The biggest benefit of debt settlement is the feeling of control. For the the first time in 3 years, I feel like the captain of my ship.
In an earlier post, I mentioned the concept of passing the threshold of caring. You convince yourself its okay to spend more money by saying, “I am already $100,000 in debt. What’s another $1200?”
As of my phone call to CRN on July 2nd 2009, I went back into the THRESHOLD OF CARING!
This was a HUGE step in my personal recovery from debt. I immediately felt better. This is an important point and a big part of why debt settlement can be successful.

  • Even before I removed a penny of debt, I felt like a new person.

  • I had taken back control of my life

Debt had been running my life, or should I say RUINING my life. Now that was going to stop. I had committed to change. I had talked about my problem with someone, WHO I TRUSTED, and that person knew how to help me.


The minute I started caring, I stopped spending. Instead of ignoring my debt, I was focusing on eliminating it. I could envision a life of being debt-free. I could see the path to freedom.

Debt settlement was my slingshot to kill this Goliath.

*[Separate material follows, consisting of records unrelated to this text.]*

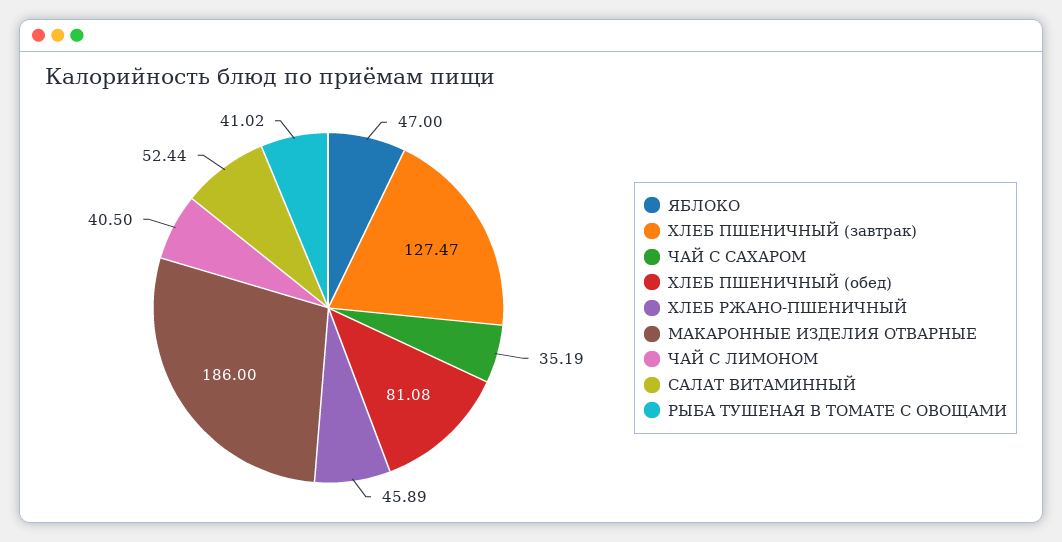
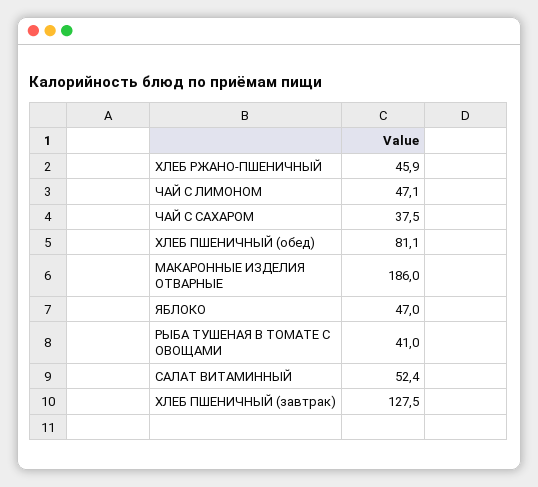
  {
    "ЯБЛОКО": 47,
    "ХЛЕБ ПШЕНИЧНЫЙ (завтрак)": 127.47,
-   "ЧАЙ С САХАРОМ": 35.19,
+   "ЧАЙ С САХАРОМ": 37.5,
    "ХЛЕБ ПШЕНИЧНЫЙ (обед)": 81.08,
    "ХЛЕБ РЖАНО-ПШЕНИЧНЫЙ": 45.89,
    "МАКАРОННЫЕ ИЗДЕЛИЯ ОТВАРНЫЕ": 186,
-   "ЧАЙ С ЛИМОНОМ": 40.5,
+   "ЧАЙ С ЛИМОНОМ": 47.1,
    "САЛАТ ВИТАМИННЫЙ": 52.44,
    "РЫБА ТУШЕНАЯ В ТОМАТЕ С ОВОЩАМИ": 41.02
  }

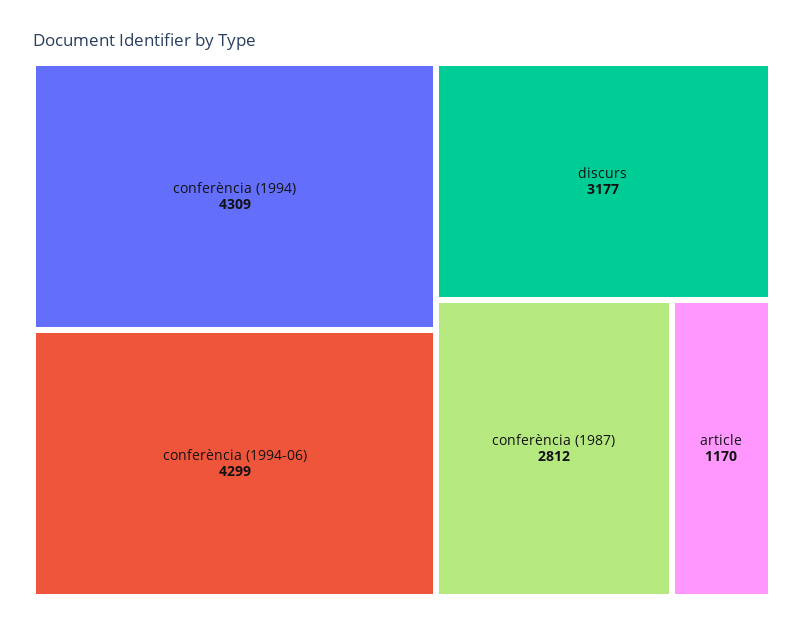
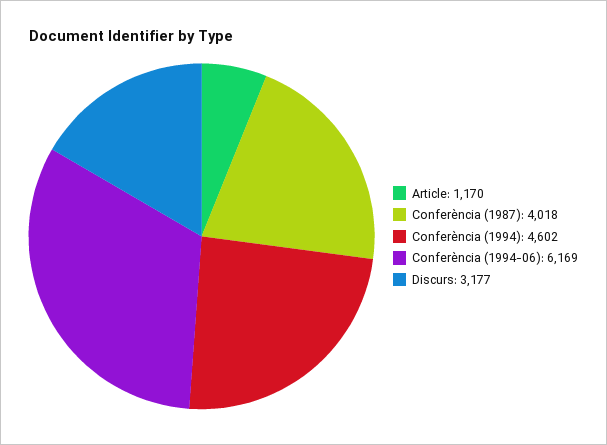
  {
-   "conferència (1994)": 4309,
+   "conferència (1994)": 4602,
-   "conferència (1994-06)": 4299,
+   "conferència (1994-06)": 6169,
    "discurs": 3177,
-   "conferència (1987)": 2812,
+   "conferència (1987)": 4018,
    "article": 1170
  }

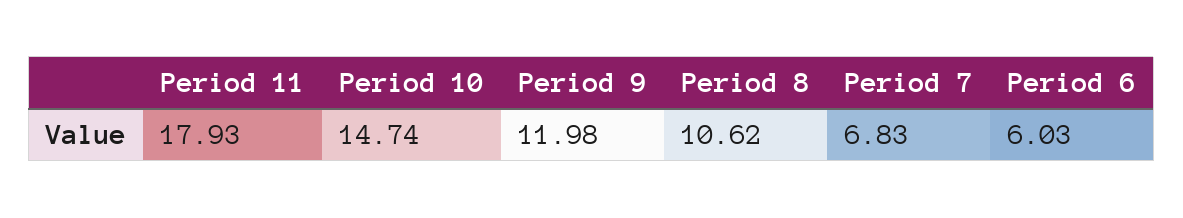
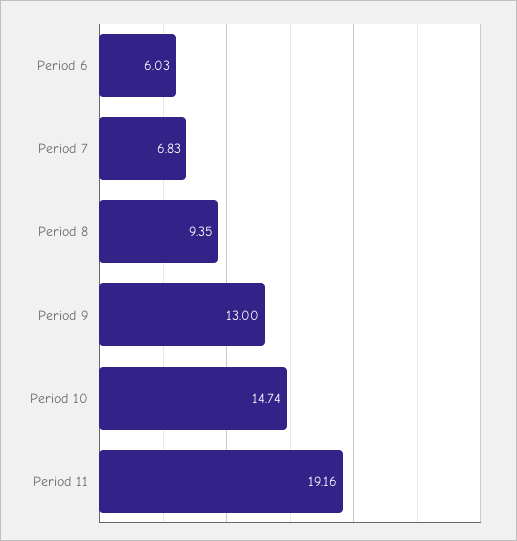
  {
-   "Period 11": 17.93,
+   "Period 11": 19.16,
    "Period 10": 14.74,
-   "Period 9": 11.98,
+   "Period 9": 13,
-   "Period 8": 10.62,
+   "Period 8": 9.35,
    "Period 7": 6.83,
    "Period 6": 6.03
  }

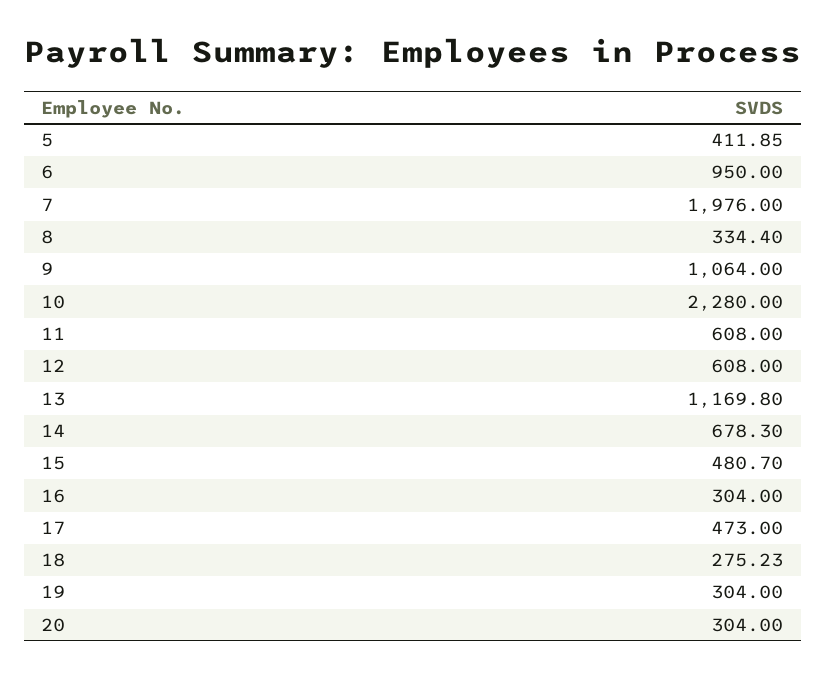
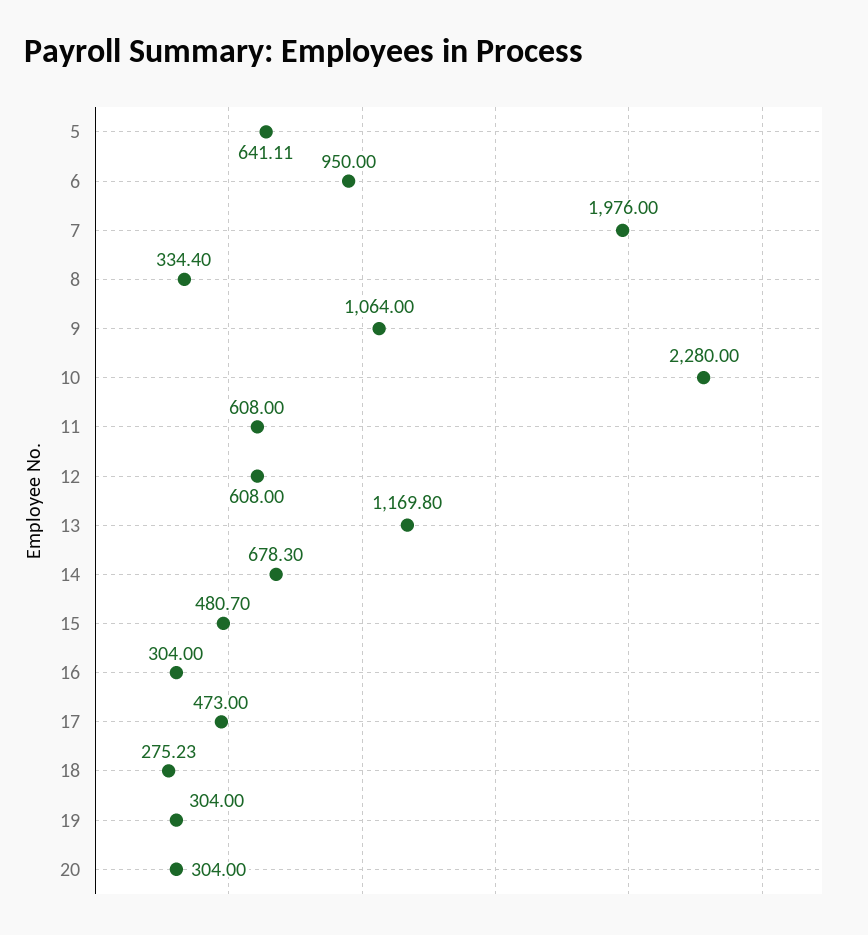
  {
-   "5": 411.85,
+   "5": 641.11,
    "6": 950,
    "7": 1976,
    "8": 334.4,
    "9": 1064,
    "10": 2280,
    "11": 608,
    "12": 608,
    "13": 1169.8,
    "14": 678.3,
    "15": 480.7,
    "16": 304,
    "17": 473,
    "18": 275.23,
    "19": 304,
    "20": 304
  }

David and Goliath: 13th century Jewish illustr...
Image via Wikipedia

Up until that point, I was in a tailspin and couldn’t see a way out. Now I could see a clear path to recovery. Because the program made sense, I was able to fully engage and get excited about it.  Based on my situation, using the DIY debt settlement program with CRN, the dragon would be slayed within 12 months (or less)….and I could see it.

Debt settlement isn’t for everyone. Among other factors, you have to be willing to face your problems head on; you must get honest with yourself; and you must be tenacious.

The benefit of debt settlement goes far beyond getting out of debt. It is really about taking control of your financial life. Once you decide to take control you will IMMEDIATELY feel better. Trust me.

After committing, I asked myself:

“If I feel this great by committing to this program, what will I feel like when I actually settle my debt?”

Freedom was in my future and that future was NOW!